[Stored entries]
============================================================
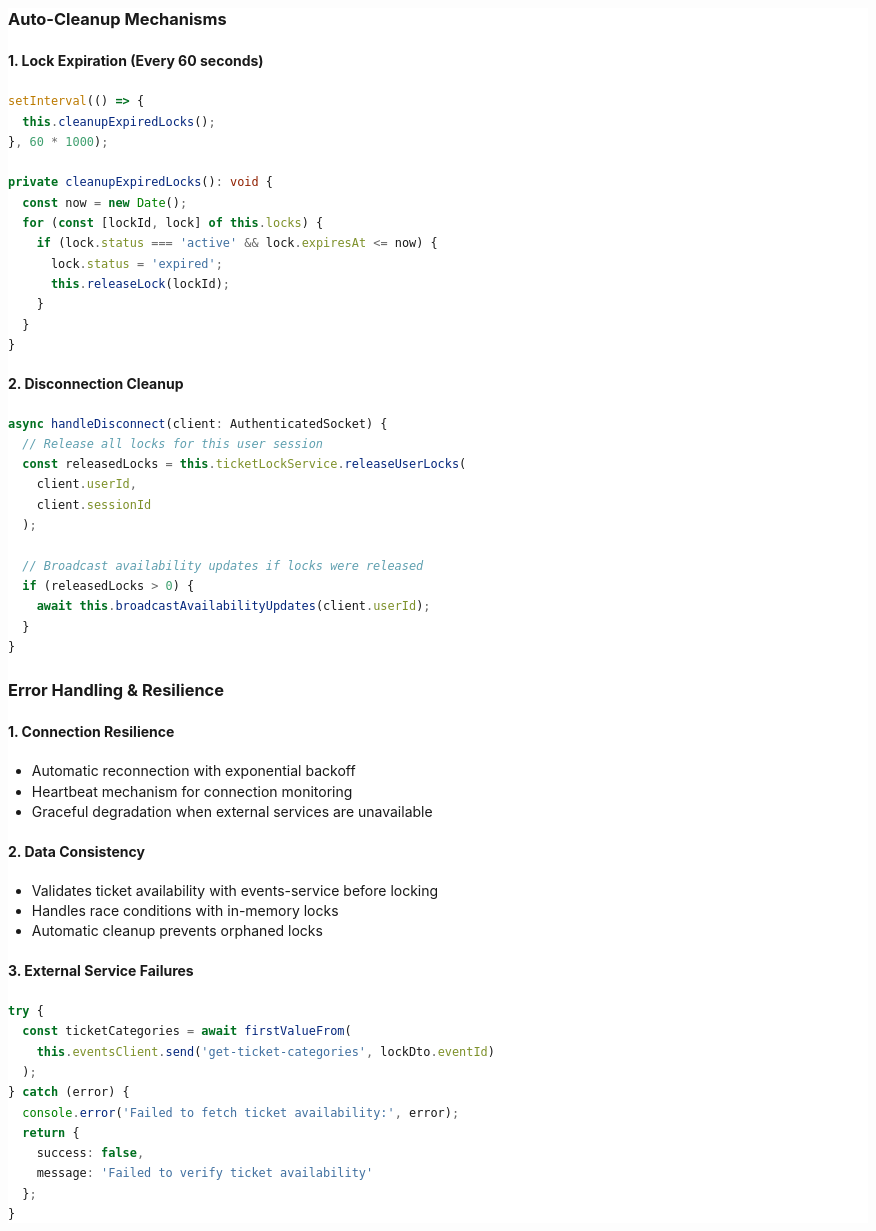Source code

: ### Auto-Cleanup Mechanisms

#### **1. Lock Expiration (Every 60 seconds)**
```typescript
setInterval(() => {
  this.cleanupExpiredLocks();
}, 60 * 1000);

private cleanupExpiredLocks(): void {
  const now = new Date();
  for (const [lockId, lock] of this.locks) {
    if (lock.status === 'active' && lock.expiresAt <= now) {
      lock.status = 'expired';
      this.releaseLock(lockId);
    }
  }
}
```

#### **2. Disconnection Cleanup**
```typescript
async handleDisconnect(client: AuthenticatedSocket) {
  // Release all locks for this user session
  const releasedLocks = this.ticketLockService.releaseUserLocks(
    client.userId, 
    client.sessionId
  );
  
  // Broadcast availability updates if locks were released
  if (releasedLocks > 0) {
    await this.broadcastAvailabilityUpdates(client.userId);
  }
}
```

### Error Handling & Resilience

#### **1. Connection Resilience**
- Automatic reconnection with exponential backoff
- Heartbeat mechanism for connection monitoring
- Graceful degradation when external services are unavailable

#### **2. Data Consistency**
- Validates ticket availability with events-service before locking
- Handles race conditions with in-memory locks
- Automatic cleanup prevents orphaned locks

#### **3. External Service Failures**
```typescript
try {
  const ticketCategories = await firstValueFrom(
    this.eventsClient.send('get-ticket-categories', lockDto.eventId)
  );
} catch (error) {
  console.error('Failed to fetch ticket availability:', error);
  return {
    success: false,
    message: 'Failed to verify ticket availability'
  };
}
```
============================================================
> _Exercise instructions_:
All of the entries above are to be written out exactly, with no pictures.

> _Answer box_:
Source code

: ### Auto-Cleanup Mechanisms

#### **1. Lock Expiration (Every 60 seconds)**
```typescript
setInterval(() => {
  this.cleanupExpiredLocks();
}, 60 * 1000);

private cleanupExpiredLocks(): void {
  const now = new Date();
  for (const [lockId, lock] of this.locks) {
    if (lock.status === 'active' && lock.expiresAt <= now) {
      lock.status = 'expired';
      this.releaseLock(lockId);
    }
  }
}
```

#### **2. Disconnection Cleanup**
```typescript
async handleDisconnect(client: AuthenticatedSocket) {
  // Release all locks for this user session
  const releasedLocks = this.ticketLockService.releaseUserLocks(
    client.userId, 
    client.sessionId
  );
  
  // Broadcast availability updates if locks were released
  if (releasedLocks > 0) {
    await this.broadcastAvailabilityUpdates(client.userId);
  }
}
```

### Error Handling & Resilience

#### **1. Connection Resilience**
- Automatic reconnection with exponential backoff
- Heartbeat mechanism for connection monitoring
- Graceful degradation when external services are unavailable

#### **2. Data Consistency**
- Validates ticket availability with events-service before locking
- Handles race conditions with in-memory locks
- Automatic cleanup prevents orphaned locks

#### **3. External Service Failures**
```typescript
try {
  const ticketCategories = await firstValueFrom(
    this.eventsClient.send('get-ticket-categories', lockDto.eventId)
  );
} catch (error) {
  console.error('Failed to fetch ticket availability:', error);
  return {
    success: false,
    message: 'Failed to verify ticket availability'
  };
}
```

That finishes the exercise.